Your goal.
Below this line are records; transcribe exactly the lines between the one holding "high-resolution image shows" and the one holding "(3,3'-diaminobenzidine) immunohistochemical staining", inclusive, and omit the pictures.

Stored data.
:::::
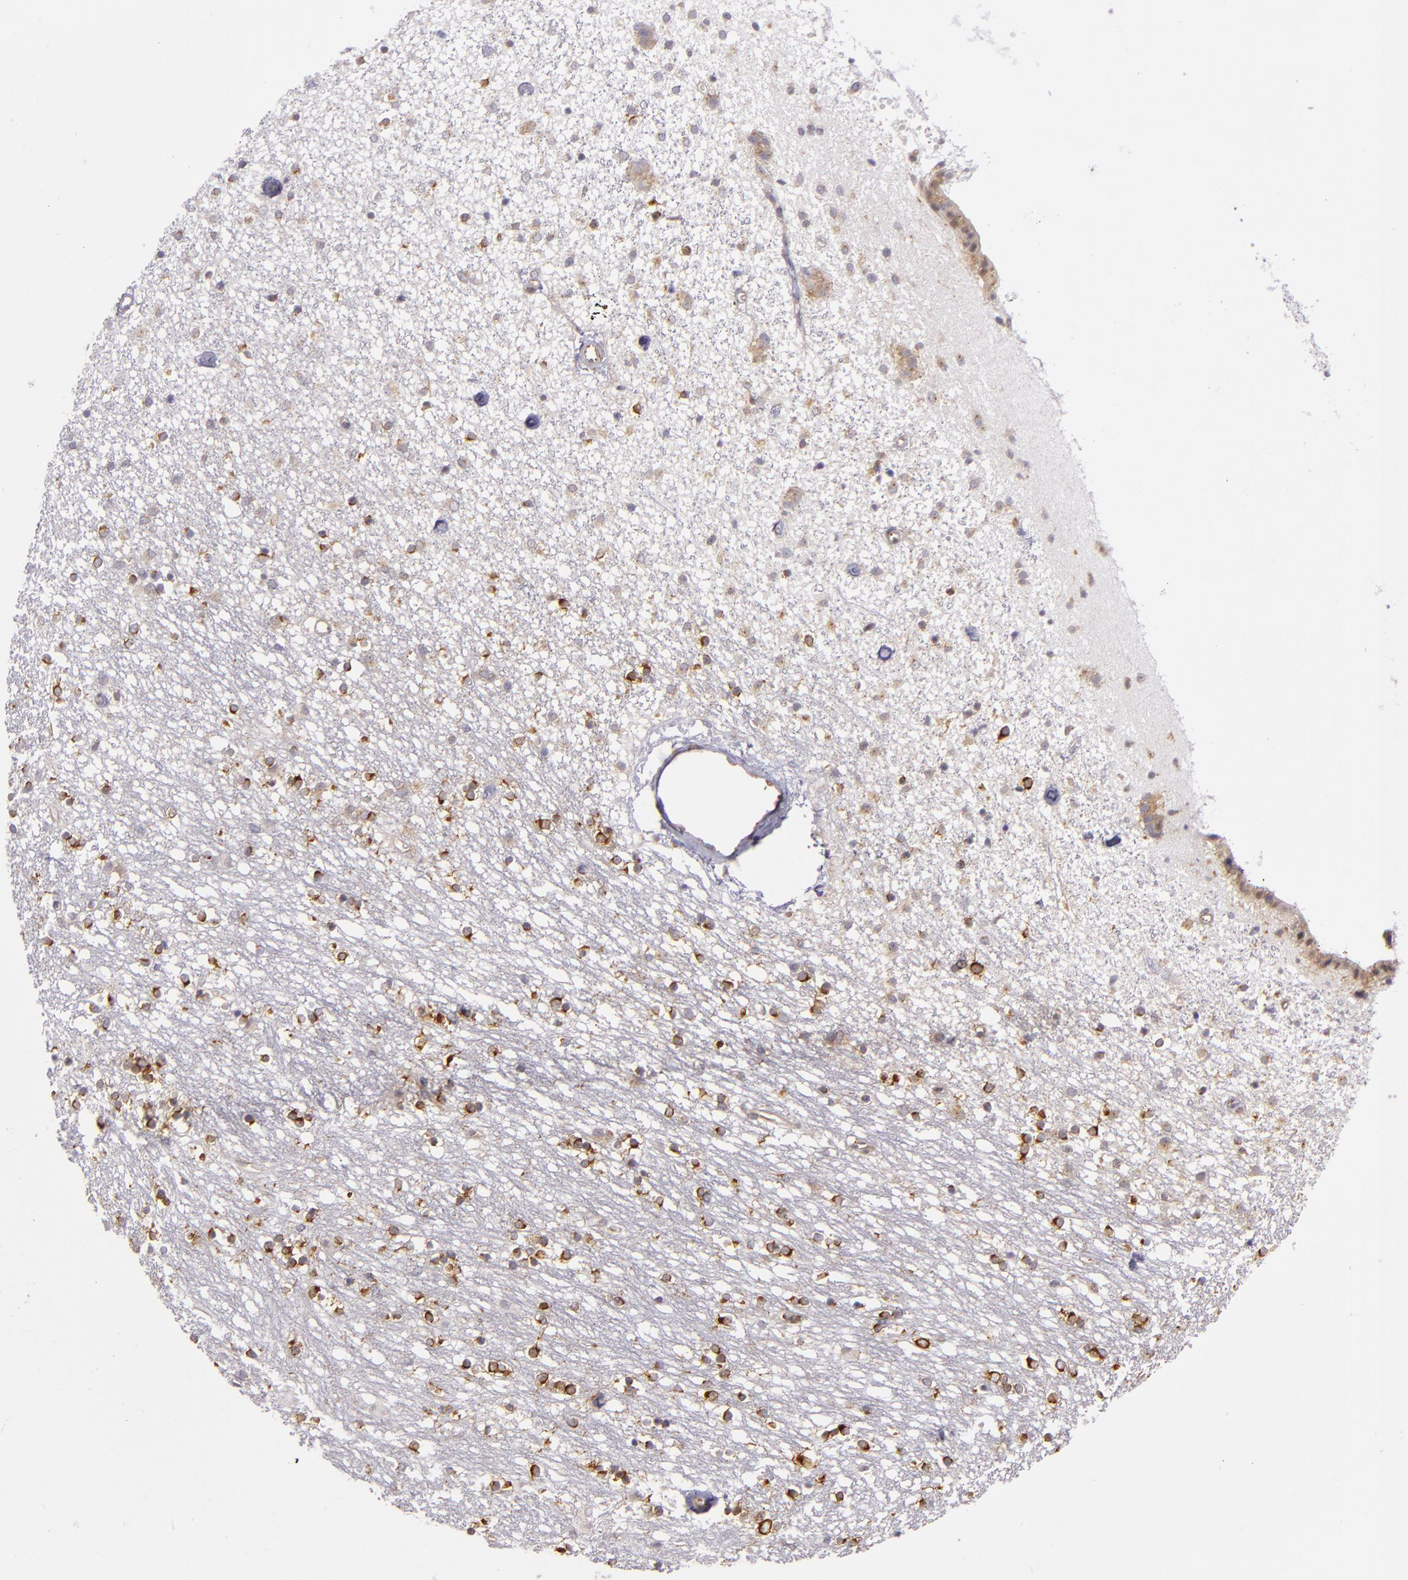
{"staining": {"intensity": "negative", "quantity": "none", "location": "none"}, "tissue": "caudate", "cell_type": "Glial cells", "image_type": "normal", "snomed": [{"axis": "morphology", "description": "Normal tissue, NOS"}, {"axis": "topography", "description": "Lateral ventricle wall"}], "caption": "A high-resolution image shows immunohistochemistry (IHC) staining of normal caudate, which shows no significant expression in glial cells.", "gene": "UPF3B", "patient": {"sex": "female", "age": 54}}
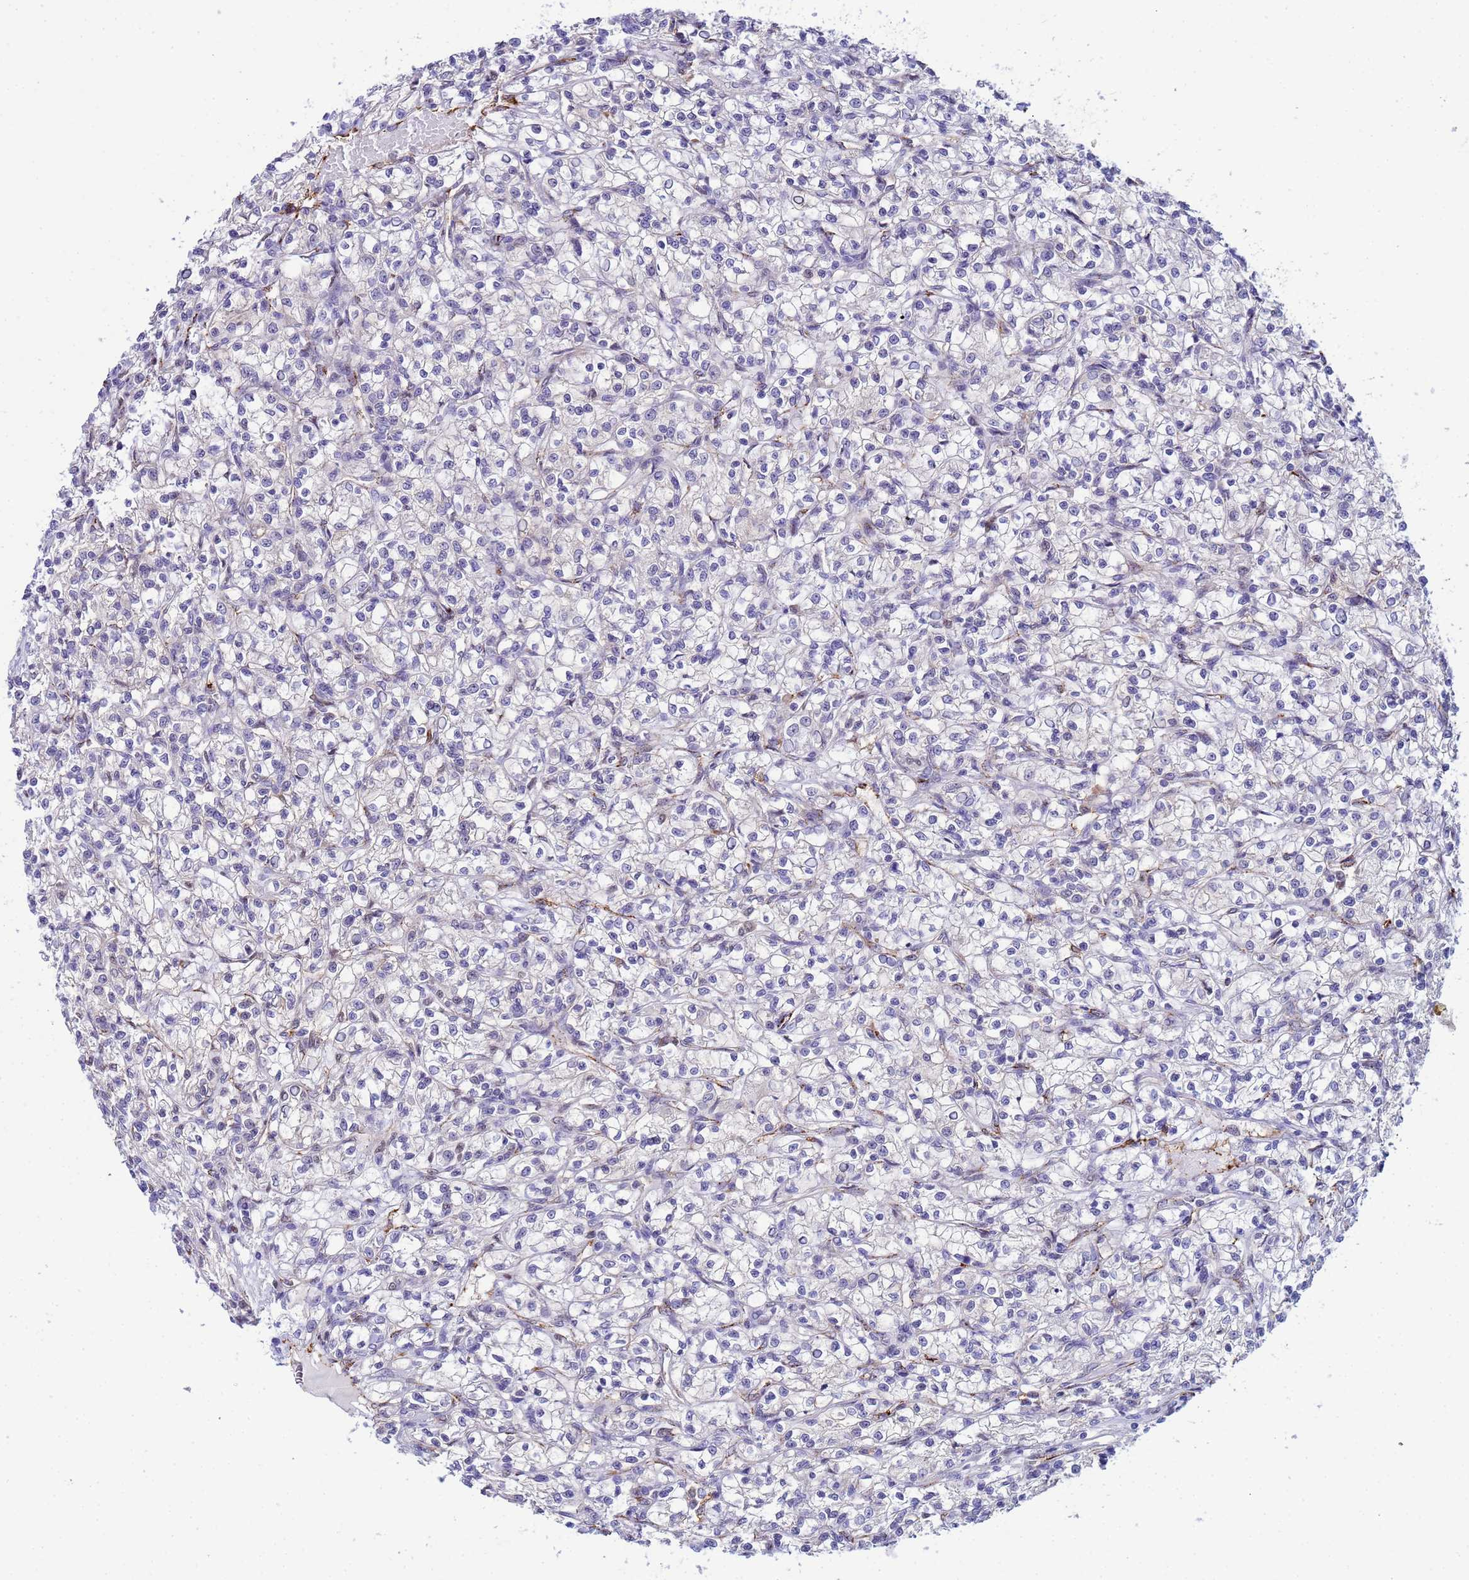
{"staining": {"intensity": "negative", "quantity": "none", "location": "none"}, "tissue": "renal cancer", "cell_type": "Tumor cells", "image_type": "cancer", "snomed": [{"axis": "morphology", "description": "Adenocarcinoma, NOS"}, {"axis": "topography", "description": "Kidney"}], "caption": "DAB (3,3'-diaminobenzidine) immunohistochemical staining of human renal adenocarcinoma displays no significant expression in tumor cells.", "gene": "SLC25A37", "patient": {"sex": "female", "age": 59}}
:::::
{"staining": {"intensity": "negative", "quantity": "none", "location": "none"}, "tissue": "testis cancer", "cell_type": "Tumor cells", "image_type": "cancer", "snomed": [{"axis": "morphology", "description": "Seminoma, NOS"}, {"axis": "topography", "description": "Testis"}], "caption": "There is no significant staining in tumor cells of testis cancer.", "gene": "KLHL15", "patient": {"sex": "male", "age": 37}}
:::::
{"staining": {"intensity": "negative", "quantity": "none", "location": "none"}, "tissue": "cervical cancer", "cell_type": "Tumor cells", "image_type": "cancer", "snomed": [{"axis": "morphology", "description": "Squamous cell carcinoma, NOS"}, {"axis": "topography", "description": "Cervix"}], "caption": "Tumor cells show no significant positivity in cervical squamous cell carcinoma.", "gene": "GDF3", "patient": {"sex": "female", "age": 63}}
:::::
Answer below.
{"staining": {"intensity": "negative", "quantity": "none", "location": "none"}, "tissue": "caudate", "cell_type": "Glial cells", "image_type": "normal", "snomed": [{"axis": "morphology", "description": "Normal tissue, NOS"}, {"axis": "topography", "description": "Lateral ventricle wall"}], "caption": "A high-resolution image shows immunohistochemistry (IHC) staining of normal caudate, which shows no significant expression in glial cells.", "gene": "UPF3B", "patient": {"sex": "female", "age": 54}}
{"staining": {"intensity": "negative", "quantity": "none", "location": "none"}, "tissue": "renal cancer", "cell_type": "Tumor cells", "image_type": "cancer", "snomed": [{"axis": "morphology", "description": "Adenocarcinoma, NOS"}, {"axis": "topography", "description": "Kidney"}], "caption": "DAB (3,3'-diaminobenzidine) immunohistochemical staining of human renal adenocarcinoma displays no significant expression in tumor cells.", "gene": "SLC25A37", "patient": {"sex": "female", "age": 59}}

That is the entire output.